For decades, enterprise data strategy was defined by vendor lock-in. Organizations ingested data into proprietary data warehouses (like Teradata, Oracle, or later, Snowflake and Redshift). Once the data was inside, it was locked in a proprietary format. If the organization wanted to use a different tool to analyze that data, they had to pay to extract it, move it, and load it into another system.
Open Data Architecture represents a fundamental rejection of that model. It is the core philosophy underpinning the modern data lakehouse, built on the principle that an organization's data should be an independent, modular asset, not a captive byproduct of the compute engine.
The Three Pillars of Open Data
A true Open Data Architecture is built on three essential pillars:
- Open Storage: Data is stored in low-cost, durable cloud object storage (like Amazon S3, Azure ADLS, or Google Cloud Storage) rather than local, proprietary disks attached to a compute cluster.

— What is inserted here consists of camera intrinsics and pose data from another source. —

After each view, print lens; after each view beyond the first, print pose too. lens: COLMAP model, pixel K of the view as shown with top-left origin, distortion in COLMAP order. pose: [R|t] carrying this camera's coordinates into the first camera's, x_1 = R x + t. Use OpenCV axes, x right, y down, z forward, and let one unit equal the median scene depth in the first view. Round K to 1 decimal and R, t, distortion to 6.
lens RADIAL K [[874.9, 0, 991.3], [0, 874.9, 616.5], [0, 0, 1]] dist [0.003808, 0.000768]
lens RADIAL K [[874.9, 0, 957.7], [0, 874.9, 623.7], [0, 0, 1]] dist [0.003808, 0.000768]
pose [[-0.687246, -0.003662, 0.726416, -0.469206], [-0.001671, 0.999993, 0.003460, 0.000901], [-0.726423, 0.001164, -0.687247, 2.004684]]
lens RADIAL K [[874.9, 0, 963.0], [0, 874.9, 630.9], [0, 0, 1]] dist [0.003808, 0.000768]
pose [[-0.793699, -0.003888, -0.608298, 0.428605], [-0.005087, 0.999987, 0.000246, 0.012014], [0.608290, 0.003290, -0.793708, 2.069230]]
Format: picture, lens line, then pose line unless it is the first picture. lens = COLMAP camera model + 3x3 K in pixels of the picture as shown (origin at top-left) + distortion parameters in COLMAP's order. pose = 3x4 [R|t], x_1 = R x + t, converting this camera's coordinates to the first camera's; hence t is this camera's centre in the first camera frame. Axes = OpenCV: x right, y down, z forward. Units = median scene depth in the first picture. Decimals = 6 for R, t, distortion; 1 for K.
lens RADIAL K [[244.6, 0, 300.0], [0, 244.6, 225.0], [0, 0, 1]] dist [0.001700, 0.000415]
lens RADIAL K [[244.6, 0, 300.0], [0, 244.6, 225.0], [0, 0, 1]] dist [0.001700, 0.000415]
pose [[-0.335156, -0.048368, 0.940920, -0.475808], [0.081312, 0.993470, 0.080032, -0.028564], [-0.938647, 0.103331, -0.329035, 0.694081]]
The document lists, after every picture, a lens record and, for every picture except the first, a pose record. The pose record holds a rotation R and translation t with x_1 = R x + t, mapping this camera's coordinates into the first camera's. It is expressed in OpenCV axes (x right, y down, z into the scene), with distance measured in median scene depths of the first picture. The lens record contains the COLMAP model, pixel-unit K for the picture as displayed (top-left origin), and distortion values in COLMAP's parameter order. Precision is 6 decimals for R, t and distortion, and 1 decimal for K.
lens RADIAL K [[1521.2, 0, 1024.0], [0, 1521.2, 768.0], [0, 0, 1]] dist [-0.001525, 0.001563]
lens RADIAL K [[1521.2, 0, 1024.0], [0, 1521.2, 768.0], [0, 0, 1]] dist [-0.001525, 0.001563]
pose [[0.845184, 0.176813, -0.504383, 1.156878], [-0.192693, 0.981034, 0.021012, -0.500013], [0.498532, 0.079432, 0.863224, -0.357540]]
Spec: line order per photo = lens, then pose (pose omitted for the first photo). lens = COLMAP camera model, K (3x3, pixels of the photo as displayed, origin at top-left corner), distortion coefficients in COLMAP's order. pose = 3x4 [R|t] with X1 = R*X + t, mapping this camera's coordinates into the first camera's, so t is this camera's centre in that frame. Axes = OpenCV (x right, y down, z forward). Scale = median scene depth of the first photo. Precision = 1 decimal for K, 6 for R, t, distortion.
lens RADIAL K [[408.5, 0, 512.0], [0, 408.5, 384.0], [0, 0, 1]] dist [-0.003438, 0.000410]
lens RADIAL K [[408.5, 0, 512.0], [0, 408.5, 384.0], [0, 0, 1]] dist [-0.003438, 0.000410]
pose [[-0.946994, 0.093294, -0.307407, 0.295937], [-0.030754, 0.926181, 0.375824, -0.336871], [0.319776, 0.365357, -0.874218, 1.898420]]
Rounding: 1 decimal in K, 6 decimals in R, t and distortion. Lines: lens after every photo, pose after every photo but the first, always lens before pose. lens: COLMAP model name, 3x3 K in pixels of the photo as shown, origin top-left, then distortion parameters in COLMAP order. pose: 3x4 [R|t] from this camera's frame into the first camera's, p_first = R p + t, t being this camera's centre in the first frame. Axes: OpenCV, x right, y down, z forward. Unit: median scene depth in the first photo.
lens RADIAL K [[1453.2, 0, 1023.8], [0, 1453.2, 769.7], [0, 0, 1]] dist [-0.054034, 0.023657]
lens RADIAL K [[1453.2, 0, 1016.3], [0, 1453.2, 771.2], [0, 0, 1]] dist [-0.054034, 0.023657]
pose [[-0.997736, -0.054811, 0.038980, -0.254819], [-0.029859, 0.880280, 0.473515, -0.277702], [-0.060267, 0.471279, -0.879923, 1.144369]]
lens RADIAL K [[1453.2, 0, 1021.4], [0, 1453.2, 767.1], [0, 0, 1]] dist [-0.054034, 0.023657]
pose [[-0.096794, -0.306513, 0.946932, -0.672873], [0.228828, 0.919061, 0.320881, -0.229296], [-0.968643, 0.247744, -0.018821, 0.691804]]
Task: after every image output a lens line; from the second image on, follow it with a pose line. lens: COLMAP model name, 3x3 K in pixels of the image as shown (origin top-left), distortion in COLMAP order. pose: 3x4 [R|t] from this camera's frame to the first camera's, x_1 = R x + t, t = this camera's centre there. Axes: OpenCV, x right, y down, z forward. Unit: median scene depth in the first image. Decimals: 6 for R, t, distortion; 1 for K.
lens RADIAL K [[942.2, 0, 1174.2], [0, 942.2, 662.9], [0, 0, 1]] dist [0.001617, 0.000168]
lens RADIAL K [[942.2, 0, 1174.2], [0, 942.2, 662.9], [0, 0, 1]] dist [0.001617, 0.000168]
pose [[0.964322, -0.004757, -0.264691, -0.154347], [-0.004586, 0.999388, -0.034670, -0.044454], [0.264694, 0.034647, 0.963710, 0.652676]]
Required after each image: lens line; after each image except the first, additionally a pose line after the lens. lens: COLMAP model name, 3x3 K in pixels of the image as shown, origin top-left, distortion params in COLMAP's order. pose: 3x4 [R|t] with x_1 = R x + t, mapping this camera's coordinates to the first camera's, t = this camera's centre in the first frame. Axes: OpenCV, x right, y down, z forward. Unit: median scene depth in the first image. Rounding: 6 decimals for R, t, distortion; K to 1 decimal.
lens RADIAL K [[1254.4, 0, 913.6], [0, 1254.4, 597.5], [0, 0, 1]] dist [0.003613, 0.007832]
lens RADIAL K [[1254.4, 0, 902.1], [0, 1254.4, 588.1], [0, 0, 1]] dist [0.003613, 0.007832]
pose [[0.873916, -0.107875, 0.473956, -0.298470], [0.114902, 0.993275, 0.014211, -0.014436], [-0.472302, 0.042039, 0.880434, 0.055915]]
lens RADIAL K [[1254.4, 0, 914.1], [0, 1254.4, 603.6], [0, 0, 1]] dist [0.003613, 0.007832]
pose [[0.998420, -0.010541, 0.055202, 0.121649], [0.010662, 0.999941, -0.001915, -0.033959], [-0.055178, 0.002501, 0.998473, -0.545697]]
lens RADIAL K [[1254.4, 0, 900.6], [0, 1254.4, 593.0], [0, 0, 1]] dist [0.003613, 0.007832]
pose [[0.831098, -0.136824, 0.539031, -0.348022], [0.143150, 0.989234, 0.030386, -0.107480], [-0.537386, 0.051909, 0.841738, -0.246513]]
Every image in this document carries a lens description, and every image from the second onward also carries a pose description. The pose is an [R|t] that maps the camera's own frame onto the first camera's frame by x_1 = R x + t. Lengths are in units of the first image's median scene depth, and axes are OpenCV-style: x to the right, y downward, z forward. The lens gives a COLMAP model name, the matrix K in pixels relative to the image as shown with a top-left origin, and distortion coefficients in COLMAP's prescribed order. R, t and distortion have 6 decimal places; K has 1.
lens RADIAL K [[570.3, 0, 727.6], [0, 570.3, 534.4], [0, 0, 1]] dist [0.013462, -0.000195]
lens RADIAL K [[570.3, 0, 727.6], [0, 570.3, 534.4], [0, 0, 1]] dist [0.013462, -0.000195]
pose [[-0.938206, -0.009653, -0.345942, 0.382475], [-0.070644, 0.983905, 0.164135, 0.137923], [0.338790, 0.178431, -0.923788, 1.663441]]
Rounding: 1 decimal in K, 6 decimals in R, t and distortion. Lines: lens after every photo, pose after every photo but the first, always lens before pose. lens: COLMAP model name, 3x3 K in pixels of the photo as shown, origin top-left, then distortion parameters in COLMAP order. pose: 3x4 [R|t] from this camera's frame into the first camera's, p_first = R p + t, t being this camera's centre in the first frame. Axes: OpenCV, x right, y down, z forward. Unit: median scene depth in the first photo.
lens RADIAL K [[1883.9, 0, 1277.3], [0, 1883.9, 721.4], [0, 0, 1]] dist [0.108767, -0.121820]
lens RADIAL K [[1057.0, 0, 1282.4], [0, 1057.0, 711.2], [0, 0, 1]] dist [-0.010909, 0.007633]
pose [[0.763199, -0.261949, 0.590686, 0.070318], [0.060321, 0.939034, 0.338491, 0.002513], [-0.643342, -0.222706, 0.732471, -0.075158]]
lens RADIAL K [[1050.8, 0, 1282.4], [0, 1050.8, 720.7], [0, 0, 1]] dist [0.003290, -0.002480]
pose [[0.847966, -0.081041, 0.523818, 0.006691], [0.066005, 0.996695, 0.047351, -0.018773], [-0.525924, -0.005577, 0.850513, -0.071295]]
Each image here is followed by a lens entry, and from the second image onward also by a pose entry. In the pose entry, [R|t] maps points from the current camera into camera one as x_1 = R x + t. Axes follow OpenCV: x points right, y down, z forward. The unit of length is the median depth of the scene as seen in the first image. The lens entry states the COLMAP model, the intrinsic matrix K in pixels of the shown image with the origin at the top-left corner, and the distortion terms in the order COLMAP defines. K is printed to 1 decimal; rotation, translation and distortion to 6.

- Open File Formats: The raw data is written using widely adopted, open-source columnar file formats, predominantly Apache Parquet. These formats are highly optimized for analytics and can be read by almost any modern programming language or data tool.
- Open Table Formats: This is the crucial layer that turns a folder of Parquet files into a structured database table with ACID transactions. Apache Iceberg is the industry standard open table format. Because Iceberg is governed by the Apache Software Foundation, no single vendor controls the specification.
The "Bring Your Own Compute" Paradigm
When data is structured using an Open Data Architecture, the power dynamic shifts from the vendor to the data owner. The data rests at the center of the ecosystem, and compute engines become interchangeable, modular services.
An organization can use Apache Spark for heavy ETL processing, Apache Flink for real-time streaming ingestion, Dremio for sub-second BI dashboarding, and Python-based AI agents for exploratory analysis. All of these engines can read and write to the exact same Apache Iceberg tables simultaneously, without moving or duplicating a single byte of data. If a faster or cheaper compute engine enters the market tomorrow, the organization can simply point the new engine at their existing open data, immediately realizing value without a massive migration project.